Going line by line through the listing below, count those with the string "Squamous" and answer with the number alone.
+++ Records supplied +++
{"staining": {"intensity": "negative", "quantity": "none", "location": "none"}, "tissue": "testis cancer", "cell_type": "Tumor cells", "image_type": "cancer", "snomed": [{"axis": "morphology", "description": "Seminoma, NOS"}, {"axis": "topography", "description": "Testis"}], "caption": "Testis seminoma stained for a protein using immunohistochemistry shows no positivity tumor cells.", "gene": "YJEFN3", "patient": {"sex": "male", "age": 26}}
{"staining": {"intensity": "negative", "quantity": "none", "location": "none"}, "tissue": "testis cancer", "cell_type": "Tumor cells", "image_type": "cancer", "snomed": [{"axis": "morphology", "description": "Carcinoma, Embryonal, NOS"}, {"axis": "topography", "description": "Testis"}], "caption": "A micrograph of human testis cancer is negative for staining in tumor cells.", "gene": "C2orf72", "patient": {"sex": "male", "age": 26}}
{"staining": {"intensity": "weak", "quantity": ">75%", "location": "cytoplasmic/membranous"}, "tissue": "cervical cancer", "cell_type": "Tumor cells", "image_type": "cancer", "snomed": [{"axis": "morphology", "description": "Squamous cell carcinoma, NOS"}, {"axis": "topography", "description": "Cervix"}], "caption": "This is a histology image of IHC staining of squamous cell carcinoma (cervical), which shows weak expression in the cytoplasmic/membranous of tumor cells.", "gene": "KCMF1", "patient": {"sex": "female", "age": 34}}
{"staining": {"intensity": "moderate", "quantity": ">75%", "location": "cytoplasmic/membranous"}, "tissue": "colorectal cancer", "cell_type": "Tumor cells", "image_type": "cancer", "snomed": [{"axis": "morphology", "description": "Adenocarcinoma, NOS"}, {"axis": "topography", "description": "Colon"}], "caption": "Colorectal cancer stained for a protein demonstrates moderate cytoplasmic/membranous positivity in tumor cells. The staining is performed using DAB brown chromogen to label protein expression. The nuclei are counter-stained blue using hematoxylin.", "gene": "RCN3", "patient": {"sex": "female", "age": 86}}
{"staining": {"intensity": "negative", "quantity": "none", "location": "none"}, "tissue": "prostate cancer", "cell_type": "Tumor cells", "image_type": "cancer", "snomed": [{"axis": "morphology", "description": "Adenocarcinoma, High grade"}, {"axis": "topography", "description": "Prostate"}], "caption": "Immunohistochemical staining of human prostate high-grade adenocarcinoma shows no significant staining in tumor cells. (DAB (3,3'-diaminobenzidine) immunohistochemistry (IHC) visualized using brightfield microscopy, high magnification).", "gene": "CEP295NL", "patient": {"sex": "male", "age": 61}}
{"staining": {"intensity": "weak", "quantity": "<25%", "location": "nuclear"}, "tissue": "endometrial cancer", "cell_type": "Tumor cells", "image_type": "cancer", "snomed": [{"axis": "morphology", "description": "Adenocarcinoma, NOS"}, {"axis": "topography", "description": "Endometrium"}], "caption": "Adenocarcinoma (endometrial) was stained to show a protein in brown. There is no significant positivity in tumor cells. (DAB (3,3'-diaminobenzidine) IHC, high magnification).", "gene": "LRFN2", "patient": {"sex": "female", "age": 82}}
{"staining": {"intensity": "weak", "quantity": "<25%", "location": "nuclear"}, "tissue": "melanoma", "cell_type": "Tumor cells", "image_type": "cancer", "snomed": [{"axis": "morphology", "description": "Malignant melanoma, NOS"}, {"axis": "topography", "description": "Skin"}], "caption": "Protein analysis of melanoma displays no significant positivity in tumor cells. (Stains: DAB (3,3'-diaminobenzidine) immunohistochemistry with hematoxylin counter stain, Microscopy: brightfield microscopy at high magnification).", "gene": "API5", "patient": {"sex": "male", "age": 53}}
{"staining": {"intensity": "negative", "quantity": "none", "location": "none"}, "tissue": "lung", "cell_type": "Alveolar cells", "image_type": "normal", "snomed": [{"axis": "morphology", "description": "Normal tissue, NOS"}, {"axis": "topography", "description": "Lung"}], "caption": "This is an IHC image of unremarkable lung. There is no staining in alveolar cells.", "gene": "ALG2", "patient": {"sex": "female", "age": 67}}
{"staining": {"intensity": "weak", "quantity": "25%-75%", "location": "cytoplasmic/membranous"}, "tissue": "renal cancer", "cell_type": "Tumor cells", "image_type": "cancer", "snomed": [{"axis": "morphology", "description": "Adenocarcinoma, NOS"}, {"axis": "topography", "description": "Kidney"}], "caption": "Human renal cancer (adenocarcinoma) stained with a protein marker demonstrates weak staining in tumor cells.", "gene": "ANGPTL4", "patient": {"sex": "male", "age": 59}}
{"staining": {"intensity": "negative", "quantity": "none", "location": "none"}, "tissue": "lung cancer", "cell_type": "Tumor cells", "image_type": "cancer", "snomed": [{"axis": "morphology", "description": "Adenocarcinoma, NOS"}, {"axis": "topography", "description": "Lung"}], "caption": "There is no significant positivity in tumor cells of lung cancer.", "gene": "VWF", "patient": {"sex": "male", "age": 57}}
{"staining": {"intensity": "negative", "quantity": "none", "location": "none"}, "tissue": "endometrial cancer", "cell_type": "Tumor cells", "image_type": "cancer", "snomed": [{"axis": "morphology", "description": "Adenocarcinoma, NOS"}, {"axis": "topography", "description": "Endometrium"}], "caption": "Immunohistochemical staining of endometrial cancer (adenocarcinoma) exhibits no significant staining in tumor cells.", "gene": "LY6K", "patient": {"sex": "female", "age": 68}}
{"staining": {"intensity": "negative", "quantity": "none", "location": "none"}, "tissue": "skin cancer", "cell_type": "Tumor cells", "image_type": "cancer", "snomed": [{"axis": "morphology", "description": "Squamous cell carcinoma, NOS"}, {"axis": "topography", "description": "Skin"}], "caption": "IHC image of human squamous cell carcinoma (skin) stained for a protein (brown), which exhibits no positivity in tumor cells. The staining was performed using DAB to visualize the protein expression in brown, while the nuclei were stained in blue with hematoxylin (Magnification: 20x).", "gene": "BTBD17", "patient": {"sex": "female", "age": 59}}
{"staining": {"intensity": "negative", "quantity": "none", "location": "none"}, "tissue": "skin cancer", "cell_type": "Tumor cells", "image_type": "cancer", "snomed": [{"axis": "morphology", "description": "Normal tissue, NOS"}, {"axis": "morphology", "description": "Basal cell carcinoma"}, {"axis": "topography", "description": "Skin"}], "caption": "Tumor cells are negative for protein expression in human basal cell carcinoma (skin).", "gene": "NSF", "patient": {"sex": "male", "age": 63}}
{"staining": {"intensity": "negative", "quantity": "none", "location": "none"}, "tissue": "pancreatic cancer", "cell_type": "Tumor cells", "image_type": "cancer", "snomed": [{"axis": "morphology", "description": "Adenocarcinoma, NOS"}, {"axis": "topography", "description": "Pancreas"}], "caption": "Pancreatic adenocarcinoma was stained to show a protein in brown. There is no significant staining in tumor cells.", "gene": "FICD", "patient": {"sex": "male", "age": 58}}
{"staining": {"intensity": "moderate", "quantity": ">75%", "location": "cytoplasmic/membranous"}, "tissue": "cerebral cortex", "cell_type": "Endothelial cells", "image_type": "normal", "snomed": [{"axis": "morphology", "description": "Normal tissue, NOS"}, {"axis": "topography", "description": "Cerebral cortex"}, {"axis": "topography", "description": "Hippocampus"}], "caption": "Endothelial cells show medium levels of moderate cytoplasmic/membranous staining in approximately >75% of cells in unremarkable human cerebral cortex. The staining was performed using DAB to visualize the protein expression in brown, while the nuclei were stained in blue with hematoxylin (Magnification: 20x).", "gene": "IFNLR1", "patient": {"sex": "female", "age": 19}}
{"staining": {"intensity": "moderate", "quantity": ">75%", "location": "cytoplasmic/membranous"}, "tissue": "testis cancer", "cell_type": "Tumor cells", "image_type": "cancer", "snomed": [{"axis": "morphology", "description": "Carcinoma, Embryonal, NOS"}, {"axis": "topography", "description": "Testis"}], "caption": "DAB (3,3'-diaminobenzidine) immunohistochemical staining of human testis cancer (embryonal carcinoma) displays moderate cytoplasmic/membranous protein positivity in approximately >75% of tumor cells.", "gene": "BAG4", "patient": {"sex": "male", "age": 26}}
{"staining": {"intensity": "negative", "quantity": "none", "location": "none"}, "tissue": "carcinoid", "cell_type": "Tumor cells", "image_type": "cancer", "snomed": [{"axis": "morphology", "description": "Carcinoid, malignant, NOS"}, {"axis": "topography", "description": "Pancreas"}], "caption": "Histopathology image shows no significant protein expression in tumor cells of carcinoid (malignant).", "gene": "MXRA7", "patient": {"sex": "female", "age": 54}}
+++
Exercise output: 2